*** Materials provided ***
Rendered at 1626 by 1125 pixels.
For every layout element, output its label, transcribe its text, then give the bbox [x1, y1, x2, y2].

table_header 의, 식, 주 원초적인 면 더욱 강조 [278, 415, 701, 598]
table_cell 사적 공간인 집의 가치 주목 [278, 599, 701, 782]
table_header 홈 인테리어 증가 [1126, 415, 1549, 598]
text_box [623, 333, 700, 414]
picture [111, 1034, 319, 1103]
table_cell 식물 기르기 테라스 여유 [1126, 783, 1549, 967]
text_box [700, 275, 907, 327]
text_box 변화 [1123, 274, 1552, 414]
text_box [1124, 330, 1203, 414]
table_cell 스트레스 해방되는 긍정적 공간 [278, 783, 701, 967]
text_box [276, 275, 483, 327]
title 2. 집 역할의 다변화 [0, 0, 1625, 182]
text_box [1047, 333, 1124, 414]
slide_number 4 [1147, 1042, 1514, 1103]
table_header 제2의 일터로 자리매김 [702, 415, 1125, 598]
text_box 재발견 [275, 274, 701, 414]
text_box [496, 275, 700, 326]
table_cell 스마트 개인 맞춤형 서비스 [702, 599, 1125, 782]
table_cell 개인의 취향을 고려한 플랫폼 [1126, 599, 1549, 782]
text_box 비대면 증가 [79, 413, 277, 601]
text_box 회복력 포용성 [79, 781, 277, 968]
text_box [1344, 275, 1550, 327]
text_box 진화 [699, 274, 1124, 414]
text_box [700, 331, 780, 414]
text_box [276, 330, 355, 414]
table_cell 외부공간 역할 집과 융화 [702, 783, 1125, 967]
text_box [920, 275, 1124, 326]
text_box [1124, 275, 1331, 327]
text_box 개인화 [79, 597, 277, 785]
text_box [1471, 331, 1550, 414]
*** End of Materials provided ***
- Task goal: Please copy the data in full, character for character.

- Answer space:
Rendered at 1626 by 1125 pixels.
For every layout element, output its label, transcribe its text, then give the bbox [x1, y1, x2, y2].

table_header 의, 식, 주 원초적인 면 더욱 강조 [278, 415, 701, 598]
table_cell 사적 공간인 집의 가치 주목 [278, 599, 701, 782]
table_header 홈 인테리어 증가 [1126, 415, 1549, 598]
text_box [623, 333, 700, 414]
picture [111, 1034, 319, 1103]
table_cell 식물 기르기 테라스 여유 [1126, 783, 1549, 967]
text_box [700, 275, 907, 327]
text_box 변화 [1123, 274, 1552, 414]
text_box [1124, 330, 1203, 414]
table_cell 스트레스 해방되는 긍정적 공간 [278, 783, 701, 967]
text_box [276, 275, 483, 327]
title 2. 집 역할의 다변화 [0, 0, 1625, 182]
text_box [1047, 333, 1124, 414]
slide_number 4 [1147, 1042, 1514, 1103]
table_header 제2의 일터로 자리매김 [702, 415, 1125, 598]
text_box 재발견 [275, 274, 701, 414]
text_box [496, 275, 700, 326]
table_cell 스마트 개인 맞춤형 서비스 [702, 599, 1125, 782]
table_cell 개인의 취향을 고려한 플랫폼 [1126, 599, 1549, 782]
text_box 비대면 증가 [79, 413, 277, 601]
text_box 회복력 포용성 [79, 781, 277, 968]
text_box [1344, 275, 1550, 327]
text_box 진화 [699, 274, 1124, 414]
text_box [700, 331, 780, 414]
text_box [276, 330, 355, 414]
table_cell 외부공간 역할 집과 융화 [702, 783, 1125, 967]
text_box [920, 275, 1124, 326]
text_box [1124, 275, 1331, 327]
text_box 개인화 [79, 597, 277, 785]
text_box [1471, 331, 1550, 414]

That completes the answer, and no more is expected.